The easiest approach is digging around for forums with users of the machine you're using. Often, you'll find users who have already taken the path you're taking and have discovered the drivers you need. This is usually the easiest approach.

Another approach is to figure out the chip sets inside the machine. Sometimes you can find that out in Device Manager. Sometimes you can use something like Belarc Advisor to tell you what's running inside your box. And other times, you just have to open up the box and look at the chips.

There are some commercial sites that promise to find drivers for you, but they've always kind of weirded me out. They seem a little too much like malware waiting to happen, so I've avoided them. They may well be legitimate, and perhaps our readers can share any experiences below in the comments.

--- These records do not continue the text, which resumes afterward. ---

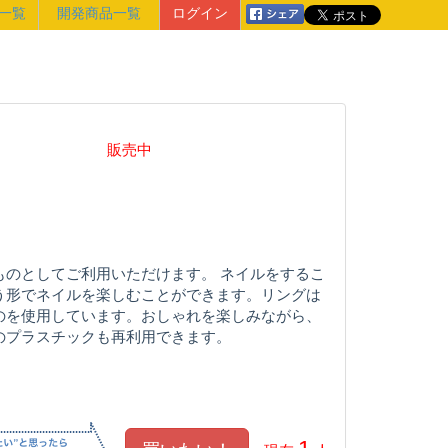
一覧
開発商品一覧
ログイン
販売中
ものとしてご利用いただけます。 ネイルをするこ
う形でネイルを楽しむことができます。リングは
のを使用しています。おしゃれを楽しみながら、
のプラスチックも再利用できます。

Ed Bott had a great suggestion here as well. He told me that a free product called SlimDrivers is really quite good at snagging drivers. You need to be careful to avoid a dodgy toolbar for AVG, and the free version is apparently a little naggy, but for the time you'll need it, Ed says it's quite the win. I'm definitely going to download and check it out tonight.

In any case, even without SlimDrivers, I eventually found all the right drivers, updated everything, and the machine is up and running.

It's still slow, but it's not half bad. So far, I haven't felt the compelling need to plunk down a grand to replace it, and that's always a win. And it does seem faster and smoother than when it was running XP, so that's a win. Oh, and before I close out this article, I should point out that I immediately put the Start menu back on the machine and tweaked it so Windows 8 would seem normal . Windows 8 is actually a quite sweet desktop OS once you get past the Metro silliness.

Good luck with your own upgrades. Please share your experiences below. And extra special thanks to Ed for reviewing this article and adding so much useful information.